Employment Creation A new business venture may create job opportunities for community
a deteriorating neighborhood commercial area, attract additional businesses to the area and fill a gap in existing retail services. You may need to find a use for a vacant commercial property that blights a strategic area of your neighborhood. Or your business might focus on the rehabilitation of dilapidated single family homes in the community.
Establish Goals- Once you have identified goals for a new business venture, the next step in
the business planning process is to identify and select the right business. Many organizations may find themselves starting at this point in the process. Business opportunities may have been dropped at your doorstep. Depending on the goals you have set, you might take several approaches to identify potential business opportunities.
Local Market Study- Whether your goal is to revitalize or fill space in a neighborhood
commercial district or to rehabilitate vacant housing stock; you should conduct a local market study. A good market study will measure the level of existing goods and services provided in the area, and assess the capacity of the area to support existing and additional commercial or home-ownership activity. A bad or insufficient market study could encourage your organization to pursue a business destined to fail, with potentially disastrous results for the organization as a whole. Through a market study you will be able to identify gaps in existing products and services and unsatisfied demand for additional or expanded products and services.
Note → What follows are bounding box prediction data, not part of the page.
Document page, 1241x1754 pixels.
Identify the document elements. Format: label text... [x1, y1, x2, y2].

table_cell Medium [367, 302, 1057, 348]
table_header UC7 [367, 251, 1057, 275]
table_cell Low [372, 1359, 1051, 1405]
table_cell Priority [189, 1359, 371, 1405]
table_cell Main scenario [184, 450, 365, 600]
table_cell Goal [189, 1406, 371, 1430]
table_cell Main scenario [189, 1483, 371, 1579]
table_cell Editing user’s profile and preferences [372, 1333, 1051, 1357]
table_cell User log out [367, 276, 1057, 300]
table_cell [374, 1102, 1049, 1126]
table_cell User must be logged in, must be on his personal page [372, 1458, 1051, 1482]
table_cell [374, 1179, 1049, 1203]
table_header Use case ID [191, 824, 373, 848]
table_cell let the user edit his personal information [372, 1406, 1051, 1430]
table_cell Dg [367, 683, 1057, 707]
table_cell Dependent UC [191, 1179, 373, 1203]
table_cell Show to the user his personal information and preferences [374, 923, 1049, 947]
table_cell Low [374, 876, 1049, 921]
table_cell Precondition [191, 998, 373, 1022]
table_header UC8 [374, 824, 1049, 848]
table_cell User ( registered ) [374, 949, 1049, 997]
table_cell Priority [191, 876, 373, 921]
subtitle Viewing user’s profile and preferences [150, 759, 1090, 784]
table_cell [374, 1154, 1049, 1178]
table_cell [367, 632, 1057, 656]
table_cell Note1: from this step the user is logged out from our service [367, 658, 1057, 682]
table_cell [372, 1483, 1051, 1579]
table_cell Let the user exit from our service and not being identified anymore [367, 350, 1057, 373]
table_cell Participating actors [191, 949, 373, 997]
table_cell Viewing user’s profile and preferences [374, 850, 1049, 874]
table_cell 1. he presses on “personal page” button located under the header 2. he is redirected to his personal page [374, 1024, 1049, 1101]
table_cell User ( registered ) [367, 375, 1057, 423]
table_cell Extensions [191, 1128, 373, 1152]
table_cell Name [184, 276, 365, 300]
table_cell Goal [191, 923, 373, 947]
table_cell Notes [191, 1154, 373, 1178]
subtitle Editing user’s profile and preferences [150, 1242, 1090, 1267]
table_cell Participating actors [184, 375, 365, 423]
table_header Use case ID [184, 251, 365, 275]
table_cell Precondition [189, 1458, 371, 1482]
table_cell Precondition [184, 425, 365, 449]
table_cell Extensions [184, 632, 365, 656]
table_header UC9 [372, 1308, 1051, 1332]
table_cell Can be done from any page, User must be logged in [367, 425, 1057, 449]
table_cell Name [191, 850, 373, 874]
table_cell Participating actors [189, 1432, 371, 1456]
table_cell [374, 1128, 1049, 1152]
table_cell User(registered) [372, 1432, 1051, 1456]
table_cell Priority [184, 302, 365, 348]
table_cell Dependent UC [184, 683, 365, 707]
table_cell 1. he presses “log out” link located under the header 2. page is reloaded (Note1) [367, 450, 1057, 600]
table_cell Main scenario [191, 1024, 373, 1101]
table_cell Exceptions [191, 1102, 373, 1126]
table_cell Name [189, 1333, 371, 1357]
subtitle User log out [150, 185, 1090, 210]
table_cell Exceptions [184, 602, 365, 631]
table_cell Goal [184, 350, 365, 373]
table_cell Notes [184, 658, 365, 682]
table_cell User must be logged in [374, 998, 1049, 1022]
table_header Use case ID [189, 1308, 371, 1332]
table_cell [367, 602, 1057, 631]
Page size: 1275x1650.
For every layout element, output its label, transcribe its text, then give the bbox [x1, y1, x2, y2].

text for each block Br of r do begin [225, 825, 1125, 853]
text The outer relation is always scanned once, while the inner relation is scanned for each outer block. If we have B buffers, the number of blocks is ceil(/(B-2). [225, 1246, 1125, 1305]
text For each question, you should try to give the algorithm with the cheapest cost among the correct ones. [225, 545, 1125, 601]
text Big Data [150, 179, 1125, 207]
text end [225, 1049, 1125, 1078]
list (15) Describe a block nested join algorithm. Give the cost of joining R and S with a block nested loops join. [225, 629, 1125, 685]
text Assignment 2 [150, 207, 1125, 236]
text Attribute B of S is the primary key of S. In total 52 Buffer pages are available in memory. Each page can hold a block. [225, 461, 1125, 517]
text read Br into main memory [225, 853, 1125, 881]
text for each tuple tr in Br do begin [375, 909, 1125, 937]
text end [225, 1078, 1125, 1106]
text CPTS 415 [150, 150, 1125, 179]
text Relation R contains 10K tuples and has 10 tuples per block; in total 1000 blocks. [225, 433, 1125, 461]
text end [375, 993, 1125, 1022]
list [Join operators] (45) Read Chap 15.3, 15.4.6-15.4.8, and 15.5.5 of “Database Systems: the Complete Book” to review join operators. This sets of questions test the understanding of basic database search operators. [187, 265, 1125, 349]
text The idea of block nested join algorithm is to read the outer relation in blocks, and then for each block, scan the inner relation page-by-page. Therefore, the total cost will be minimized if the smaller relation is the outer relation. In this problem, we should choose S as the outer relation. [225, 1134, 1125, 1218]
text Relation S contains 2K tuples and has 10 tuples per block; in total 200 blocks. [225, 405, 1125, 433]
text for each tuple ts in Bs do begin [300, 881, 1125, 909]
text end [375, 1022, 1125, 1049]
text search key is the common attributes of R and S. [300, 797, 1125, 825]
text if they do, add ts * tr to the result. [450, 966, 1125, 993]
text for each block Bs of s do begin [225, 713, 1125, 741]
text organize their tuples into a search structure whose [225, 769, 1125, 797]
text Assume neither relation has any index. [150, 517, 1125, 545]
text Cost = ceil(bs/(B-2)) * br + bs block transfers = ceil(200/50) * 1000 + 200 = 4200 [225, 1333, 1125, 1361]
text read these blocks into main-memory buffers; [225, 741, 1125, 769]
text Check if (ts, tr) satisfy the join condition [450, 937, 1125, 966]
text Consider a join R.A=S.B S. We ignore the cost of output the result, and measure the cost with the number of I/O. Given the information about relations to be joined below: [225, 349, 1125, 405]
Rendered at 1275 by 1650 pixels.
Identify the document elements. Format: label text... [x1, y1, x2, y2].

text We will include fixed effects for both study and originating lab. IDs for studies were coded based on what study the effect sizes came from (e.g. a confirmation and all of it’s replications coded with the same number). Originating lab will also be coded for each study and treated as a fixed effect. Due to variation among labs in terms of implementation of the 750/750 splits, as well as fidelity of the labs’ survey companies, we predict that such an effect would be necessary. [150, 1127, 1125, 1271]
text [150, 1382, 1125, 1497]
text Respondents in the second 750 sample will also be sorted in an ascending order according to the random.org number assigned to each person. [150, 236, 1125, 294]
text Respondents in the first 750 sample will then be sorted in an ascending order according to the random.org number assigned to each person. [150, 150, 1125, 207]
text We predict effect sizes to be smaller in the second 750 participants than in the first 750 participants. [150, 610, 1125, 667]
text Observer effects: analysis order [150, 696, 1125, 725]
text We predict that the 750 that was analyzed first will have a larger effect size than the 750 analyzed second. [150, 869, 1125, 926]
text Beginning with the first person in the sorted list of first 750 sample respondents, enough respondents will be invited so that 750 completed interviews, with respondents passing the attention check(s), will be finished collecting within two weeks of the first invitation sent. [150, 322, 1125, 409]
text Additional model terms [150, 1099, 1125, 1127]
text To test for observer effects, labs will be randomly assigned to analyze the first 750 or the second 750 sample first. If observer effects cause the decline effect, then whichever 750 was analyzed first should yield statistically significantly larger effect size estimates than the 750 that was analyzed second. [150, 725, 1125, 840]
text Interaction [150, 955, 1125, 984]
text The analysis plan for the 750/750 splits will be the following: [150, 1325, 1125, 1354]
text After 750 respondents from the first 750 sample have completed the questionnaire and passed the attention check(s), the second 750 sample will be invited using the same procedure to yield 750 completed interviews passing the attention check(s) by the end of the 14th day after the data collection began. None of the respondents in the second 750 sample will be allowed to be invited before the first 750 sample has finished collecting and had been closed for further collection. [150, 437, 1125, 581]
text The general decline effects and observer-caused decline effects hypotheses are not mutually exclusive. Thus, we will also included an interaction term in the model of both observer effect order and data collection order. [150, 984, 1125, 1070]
Analysis of Local and Regional Industry Trends- Another method of investigating potential
business opportunities is to research local and regional business and industry trends. You may be able to identify which business or industrial sectors are growing or declining in your city, metropolitan area or region. The regional or metropolitan area planning agency for your area is a good source of data on industry trends.
Internal Capacity- The board, staff or membership of your organization may possess
knowledge and skills in a particular business sector or industry. Your organization may wish to draw upon this internal expertise in selecting potential business opportunities.
Internal purchasing needs / Collaborative Procurement- Perhaps, the organization
frequently purchases a particular service or product. If nearby affiliate organizations also use this service or product, this may present a business opportunity. Examples of such products or
services include printing or copying services, travel services, transportation services, property management services, office supplies, catering services, and other products.